The consumer packaged goods industry has seen its revenues continue to increase throughout the financial crisis, but margins fell sharply and even with much of the world recovering it won’t be easy for CPG firms to cash in on that growth.

“Given that global CPG companies are selling more of their products to more people in more parts of the world, shouldn’t revenue growth—and, with it, healthy returns—be theirs for the taking?” write McKinsey & Co analysts Jim Brennan, Greg Kelly, and Anne Martinez.

The CPG industry has gone through four distinct phases over the last five decades: a period of strong growth at the expense of margins, a period of expanding margins, a wave of mergers and acquisitions, and then the slow growth and falling margins of the great recession.

CPG

Future of the CPG industry far from clear

The question is what the next phase of the CPG industry will look like. “Another golden age of growth could be in the making. Consumption growth, however, isn’t even; it’s happening much faster in certain categories and markets. Some emerging-market cities have higher growth potential than entire countries,” they write.

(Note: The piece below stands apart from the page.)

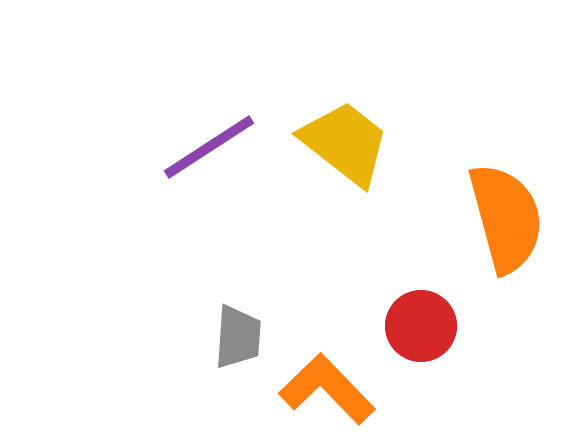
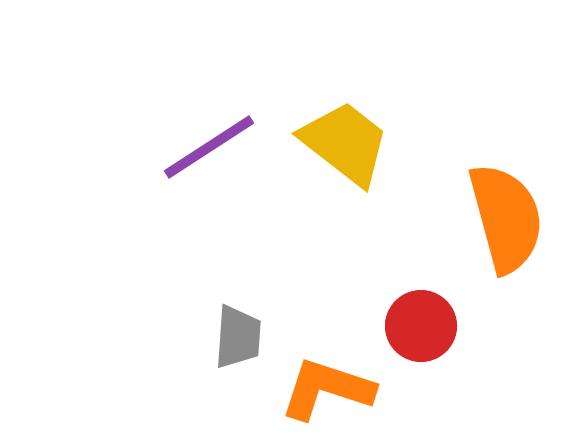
orange L-shape: rotated 28 degrees counterclockwise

Even in developed countries there are pockets of growth that outpace EM markets, like the Hispanic community in the US that Colgate-Palmolive Company (NYSE:CL) is targeting with new product lines or the value segment that remains popular even as the economy recovers. But regardless of whether a company tries to branch out into high growth markets or settles for stable returns in familiar territory, it will need to be ready to deal with rising commodity prices.

Commodity price risk threatens margins

“The spike in commodity prices in the past 10 years has undone the decline of the previous 100 years,” write Brennan, Kelly, and Martinez. “Every CPG company must undertake a rigorous risk analysis—including an assessment of tail risks—for major commodities across its entire supply chain.”

Some companies are responding to the pressure that commodity risk puts on margins through new collaborations. The analysts identify 13 deals among Brazilian companies worth more than $500 million each, seven such deals in China, and another seven in Mexico, not to mention 51 deals of that size in the US. But CPG companies are also having to substitute ingredients, increase reliance on recycled goods, or even eliminate product lines because they simply have too much exposure to commodities with a constrained supply.

“CPG companies must prepare for continuing volatility in commodity costs,” they conclude. “The standard deviation of the McKinsey Global Institute (MGI) commodity-price index is more than twice its historical average.”